Mabel ainda lembrou que a votação só não ocorreu em dezembro porque existia um compromisso de todos os partidos, inclusive aqueles da oposição, de que a votação seria em março, sem obstrução. O líder do PMDB, deputado Henrique Eduardo Alves (RN), também acredita na votação a partir de março. Para ele, o importante é que a matéria entre em pauta e cada um vote como quiser (contra ou a favor), pois o desejo da sociedade é ver esse assunto definido.

Na contramão dos interesses do governo e da base aliada, no entanto, o líder do PSDB, deputado José Aníbal (SP), disse, na última terça-feira (10), que a crise financeira internacional inviabilizou a discussão da reforma tributária. “Todo o mundo sabe que é um tema controverso, que não vai ser decidido nas circunstâncias atuais. Criam-se expectativas de que, no final, não serão concretizadas e só vão provocar desgaste para a Câmara”, opinou.

Votação fatiada

Já o líder do DEM, deputado Ronaldo Caiado (GO), não descartou a votação fatiada da matéria e lembrou que, além da reforma tributária, a política também aguarda votação. De acordo com ele, só um acordo de líderes vai definir a análise ou não da reforma ainda neste semestre.
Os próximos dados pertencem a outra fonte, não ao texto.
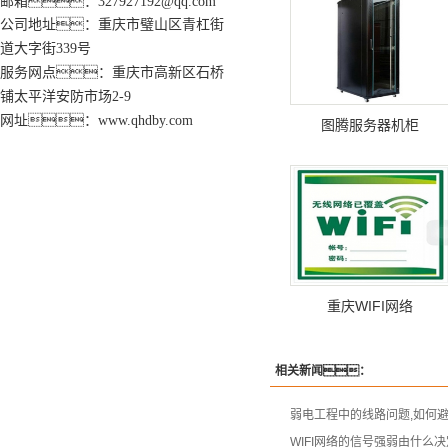
邮箱：327927192@qq.com
公司地址：重庆市璧山区青杠街
道大字街339号
服务网点：重庆市高新区石桥
铺太平洋安防市场2-9
网址：www.qhdby.com
图腾服务器机柜
重庆WIFI网络
相关新闻：
弱电工程中的线路问题,如何
WIFI网络的信号强弱由什么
“Será necessário um acordo, entre os líderes, para saber qual reforma tem maior grau de consenso para ser pautada. Como será o processo de votação ninguém sabe. É algo que depende do Plenário, e nem sempre aquilo que é tratado na reunião de líderes acontece em Plenário”, alertou.

“Não há chance nenhuma de o DEM aprovar o texto que está aí”, acrescentou Caiado (GO), que disse que a matéria sequer será pautada. “Ninguém vai colocar em pauta, sem o mínimo de consenso com a oposição, algo que depende de 308 votos”.

Se depender do líder do PSDB, José Aníbal, a reforma tributária vai se restringir a mudanças pontuais para simplificar a legislação. “Há o que mudar? Há. Vamos simplificar, porque a gestão tributária das empresas custa muito caro”.

Ajuda a empresas

Em resposta aos deputados da oposição, Mabel afirmou que, ao contrário do que pensa Aníbal, a reforma tributária “vai ajudar a tirar o Brasil da crise”. “Ela cria incentivos para as empresas, reduz a carga tributária para alguns setores e desonera a folha de salários”, exemplificou.

O presidente da CNI (Confederação Nacional da Indústria), deputado Armando Monteiro (PTB-PE), apoia a votação do texto de Mabel. “Todos os setores da sociedade entendem que o sistema tributário subtrai a competitividade do produto nacional, cria embaraços para as empresas e para o cidadão. Está na hora de modernizá-lo”.